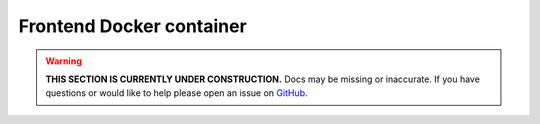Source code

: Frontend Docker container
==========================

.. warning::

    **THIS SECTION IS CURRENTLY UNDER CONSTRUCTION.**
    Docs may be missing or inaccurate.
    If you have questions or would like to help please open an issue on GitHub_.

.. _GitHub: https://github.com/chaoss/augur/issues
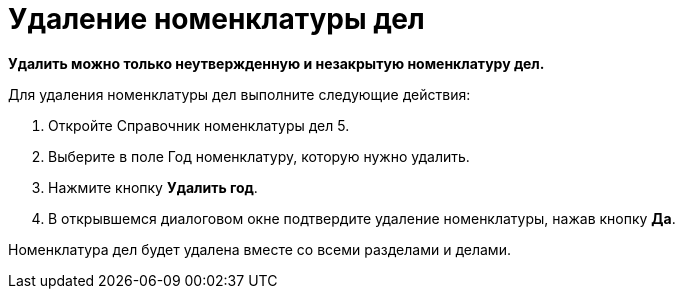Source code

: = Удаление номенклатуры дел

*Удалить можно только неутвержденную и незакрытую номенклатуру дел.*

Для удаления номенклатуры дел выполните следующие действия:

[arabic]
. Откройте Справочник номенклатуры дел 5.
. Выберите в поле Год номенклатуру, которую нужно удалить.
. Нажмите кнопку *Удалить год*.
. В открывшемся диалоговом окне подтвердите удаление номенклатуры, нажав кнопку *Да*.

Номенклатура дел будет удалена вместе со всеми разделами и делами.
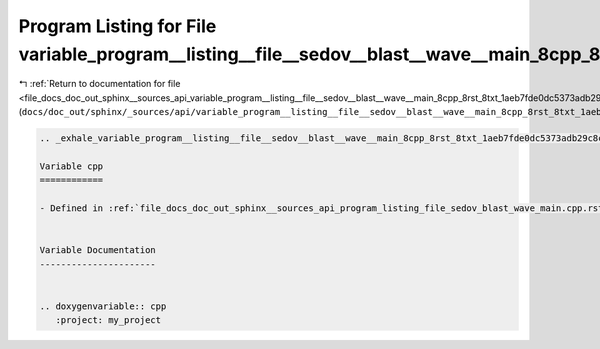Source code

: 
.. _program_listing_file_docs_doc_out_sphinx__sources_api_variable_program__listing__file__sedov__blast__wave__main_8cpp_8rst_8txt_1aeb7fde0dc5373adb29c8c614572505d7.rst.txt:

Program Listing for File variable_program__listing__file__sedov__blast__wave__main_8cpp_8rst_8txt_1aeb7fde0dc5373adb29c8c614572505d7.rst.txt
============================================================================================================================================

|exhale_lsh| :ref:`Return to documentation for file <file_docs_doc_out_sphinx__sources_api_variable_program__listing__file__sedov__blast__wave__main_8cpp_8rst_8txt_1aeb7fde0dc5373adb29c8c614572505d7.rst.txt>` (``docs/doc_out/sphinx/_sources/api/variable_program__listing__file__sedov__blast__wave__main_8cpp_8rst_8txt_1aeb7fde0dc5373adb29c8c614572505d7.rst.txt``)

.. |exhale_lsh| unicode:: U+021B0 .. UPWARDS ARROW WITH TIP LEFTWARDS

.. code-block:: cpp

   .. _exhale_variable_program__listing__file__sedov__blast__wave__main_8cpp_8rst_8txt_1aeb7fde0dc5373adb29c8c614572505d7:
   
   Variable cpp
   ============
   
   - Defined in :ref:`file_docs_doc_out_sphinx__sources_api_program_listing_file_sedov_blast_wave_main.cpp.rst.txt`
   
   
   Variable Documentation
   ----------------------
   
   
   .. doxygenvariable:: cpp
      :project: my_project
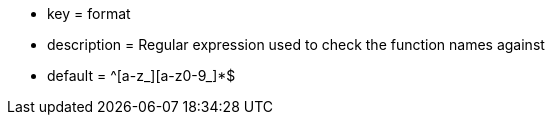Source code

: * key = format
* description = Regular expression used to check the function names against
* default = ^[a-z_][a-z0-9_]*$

◇ ◇ ◇ ◇ ◇ ◇ ◇

__WHAT THE EXERCISE ASKS__
Give back, unaltered, each line of the listing from the first to the line that contains "Program Listing for", leaving every picture out.

__WRITTEN ANSWER__
Source code

: Frontend Docker container
==========================

.. warning::

    **THIS SECTION IS CURRENTLY UNDER CONSTRUCTION.**
    Docs may be missing or inaccurate.
    If you have questions or would like to help please open an issue on GitHub_.

.. _GitHub: https://github.com/chaoss/augur/issues
Source code

: = Удаление номенклатуры дел

*Удалить можно только неутвержденную и незакрытую номенклатуру дел.*

Для удаления номенклатуры дел выполните следующие действия:

[arabic]
. Откройте Справочник номенклатуры дел 5.
. Выберите в поле Год номенклатуру, которую нужно удалить.
. Нажмите кнопку *Удалить год*.
. В открывшемся диалоговом окне подтвердите удаление номенклатуры, нажав кнопку *Да*.

Номенклатура дел будет удалена вместе со всеми разделами и делами.
Source code

: 
.. _program_listing_file_docs_doc_out_sphinx__sources_api_variable_program__listing__file__sedov__blast__wave__main_8cpp_8rst_8txt_1aeb7fde0dc5373adb29c8c614572505d7.rst.txt:

Program Listing for File variable_program__listing__file__sedov__blast__wave__main_8cpp_8rst_8txt_1aeb7fde0dc5373adb29c8c614572505d7.rst.txt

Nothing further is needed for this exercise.